In a far-reaching PlanAdviser interview with 401(k) plaintiff’s attorney Jerome Schlichter, the focus was on plan fees and the duty that employers have in negotiating with third party vendors on behalf of their employees. Courts have agreed with Schlichter that some larger plans are paying too much and others, as in the ABB v. Tussey case, have used fees from 401(k) plans to subsidize other corporate services.

Now that Schlichter has figured out how to get class action status for most of his cases, what’s the future hold for litigation and the industry?

Though he admits that revenue sharing is not illegal, Schlichter thinks that it is a “red flag” and should not be allowed. In particular, he takes issue with asset base fees that go up and down with the market while the cost of services they pay for remains relatively stable.
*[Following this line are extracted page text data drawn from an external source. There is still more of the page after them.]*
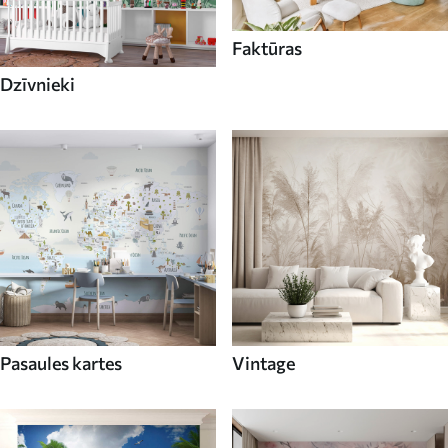
Faktūras
Dzīvnieki
Pasaules kartes
Vintage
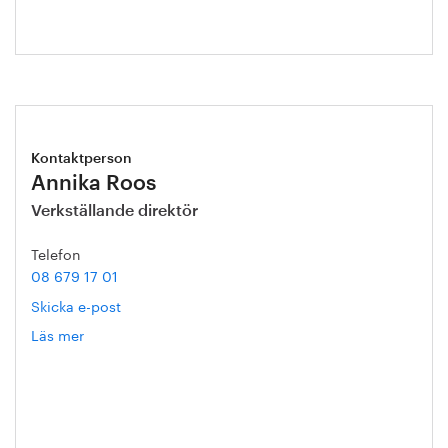
Kontaktperson
Annika Roos
Verkställande direktör
Telefon
08 679 17 01
Skicka e-post
Läs mer
om
Annika
Roos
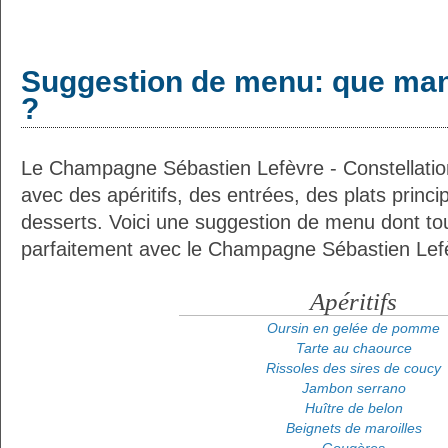
Suggestion de menu: que man
?
Le Champagne Sébastien Lefèvre - Constellation
avec des apéritifs, des entrées, des plats prin
desserts. Voici une suggestion de menu dont tou
parfaitement avec le Champagne Sébastien Lefèv
Apéritifs
Oursin en gelée de pomme
Tarte au chaource
Rissoles des sires de coucy
Jambon serrano
Huître de belon
Beignets de maroilles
He also thinks that all services should be unbundled, with competitive bidding for each one, instead of providing an incentive for a plan sponsor to use a record keeper’s funds to lower service costs.

Of course, Schlichter’s critics say that asset based charges subsidize participants with lower account balances and that bundling provides efficiencies and lower costs overall.

There’s no doubt that 401(k) fee litigation will continue, with other plaintiff’s lawyers emboldened by Schlichter’s success. The question is whether it will remain up-market where the stakes are higher or, with the help of class action, move to smaller plans — like with the Golden Star v. MassMutual case involving group annuity contracts. If the practices employed by larger plans and their providers have resulted in significant damages, it seems likely that there will be opportunities for the plaintiff’s bar to uncover issues with providers for the smaller, less sophisticated and less well advised DC plans.